[Task item] In the data below, the answer is the run of lines from the line containing "7. Informationen für Interessenten und" through the line containing "Wichtiges aus dem Vermittlerrecht", both included; print it exactly and nothing else.

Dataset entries

###

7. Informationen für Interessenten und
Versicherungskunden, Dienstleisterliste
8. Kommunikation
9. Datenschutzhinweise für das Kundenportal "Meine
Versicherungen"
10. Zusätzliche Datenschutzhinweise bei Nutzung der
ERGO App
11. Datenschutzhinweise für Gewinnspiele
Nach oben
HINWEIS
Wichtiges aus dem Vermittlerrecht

###

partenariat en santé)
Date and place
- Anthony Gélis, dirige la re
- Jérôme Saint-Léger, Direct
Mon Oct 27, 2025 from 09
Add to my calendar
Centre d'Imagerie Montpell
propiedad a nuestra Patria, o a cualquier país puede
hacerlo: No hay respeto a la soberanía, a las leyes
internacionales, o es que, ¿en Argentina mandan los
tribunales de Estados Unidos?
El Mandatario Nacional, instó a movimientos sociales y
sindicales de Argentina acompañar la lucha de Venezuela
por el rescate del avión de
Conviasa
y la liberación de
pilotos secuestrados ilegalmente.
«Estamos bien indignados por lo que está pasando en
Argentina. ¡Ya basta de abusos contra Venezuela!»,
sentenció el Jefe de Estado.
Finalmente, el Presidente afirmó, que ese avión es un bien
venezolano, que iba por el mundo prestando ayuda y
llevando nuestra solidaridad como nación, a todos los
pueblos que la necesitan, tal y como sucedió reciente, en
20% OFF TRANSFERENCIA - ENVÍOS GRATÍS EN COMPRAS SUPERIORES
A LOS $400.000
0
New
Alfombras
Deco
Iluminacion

###

[Exercise answer]
7. Informationen für Interessenten und
Versicherungskunden, Dienstleisterliste
8. Kommunikation
9. Datenschutzhinweise für das Kundenportal "Meine
Versicherungen"
10. Zusätzliche Datenschutzhinweise bei Nutzung der
ERGO App
11. Datenschutzhinweise für Gewinnspiele
Nach oben
HINWEIS
Wichtiges aus dem Vermittlerrecht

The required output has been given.